I’ve just been reviewing a case study on the outcomes of Effective Leadership consulting, training and support work we’ve been undertaking with one of our clients. There were key leadership problems described which echo what I’ve been hearing from many clients and prospective clients.
Similar problems have been highlighted in a recent report from the Center for Creative Leadership. They regard the gap between current leadership bench strength and future leadership demands as a serious liability for organisations.
Our client worked with us because the managers in her business unit were supervising rather than leading. This meant that managers spent the majority of their time behind their desks. Coaching was identified as a ‘result session’ focused on the ‘what did work/what didn’t work’ methodology, rather than any effective behavioural coaching to maximise team performance.

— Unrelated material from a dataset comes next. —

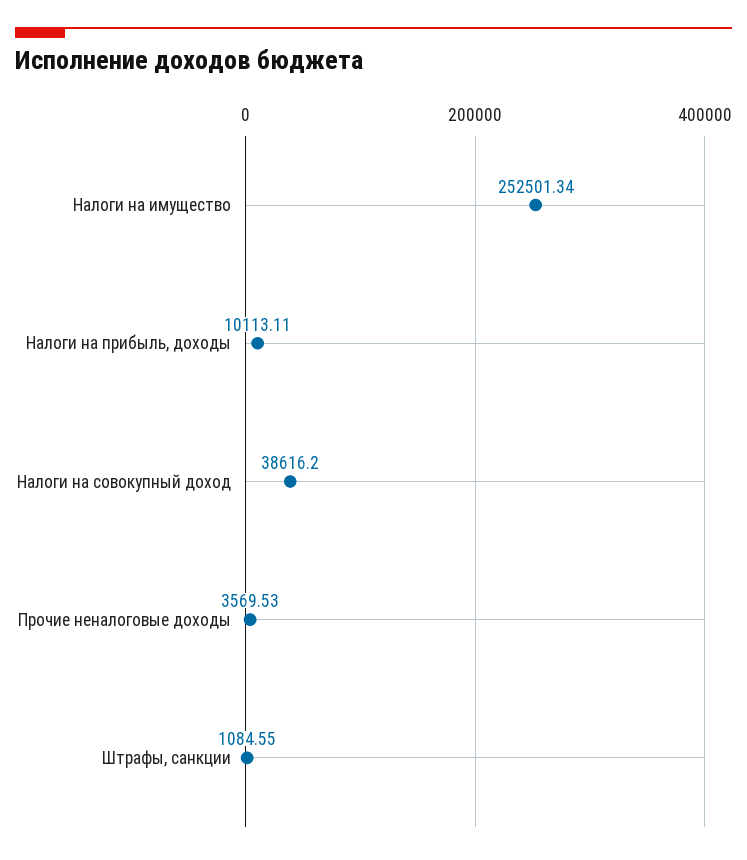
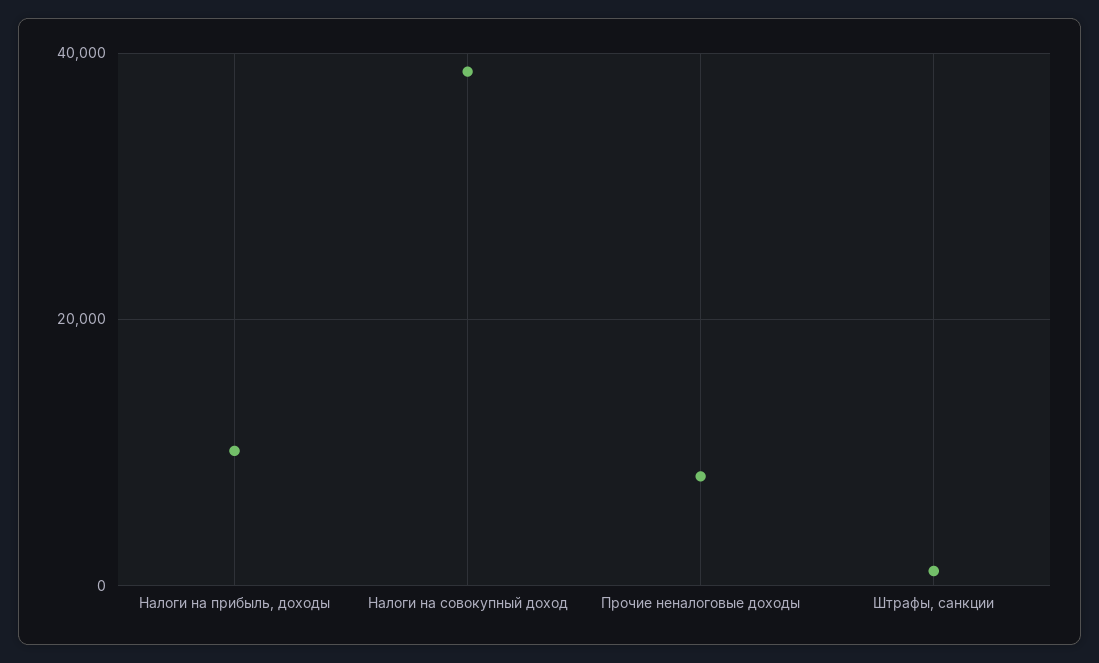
Налоги на имущество: 252501.34 -> none
Прочие неналоговые доходы: 3569.53 -> 8000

Contributing to these problems was an issue that appears across many industries. Managers had been promoted because they were technically good at their job, not because they had leadership potential. And there was little, if any, training given to help them to be a leader.
The core problem is that there is a lack of leadership capability in people managers that limits organisational productivity.
Interestingly, the Center for Creative Leadership (CCL) have concluded something similar in The Leadership Gap, a 2009 report on a study conducted over two years across 2,200 managers and three countries.
The leaders surveyed by CCL were asked to rate the importance of 20 research-derived leadership competencies, and the difference between what managers are actually demonstrating versus what they need to demonstrate to be maximally effective in the future.
The study found that the five most important future skills – leading people, strategic planning, inspiring commitment, managing change and developing employees – are amongst the weakest competencies for today’s leaders.
I’d argue that for first-level managers strategic planning, and to a lesser extent managing change, are lower importance competencies because they are less often called upon at that level of management. This means we can reasonably conclude that the three key competency gaps for managers are:
- leading people
- inspiring commitment
- developing employees
This aligns with our experience with a range of clients across the Asia-Pacific region. Yet organisations need to seriously address these three key competency gaps evident in their managers if they want to:
- increase productivity
- ensure a greater retention of key talent
- improve customer satisfaction and loyalty
- and maximise employee engagement
2 Comments
Good points. It is true that training of frontline managers has not been complete in many ways. Though the procedures of organizations are given a lot of time, the people aspects of building teams is often lacking. Frontline managers are very important to comapnies and also need investment.
Liz, you’ve also made a very good point. Off the cuff I can’t remember the source of the research, but an employee engagement research project with European companies pretty much concluded what you’ve identified. That frontline leaders tend to be good at the process aspects of their role, but not very good at the people engagment and leadership aspects.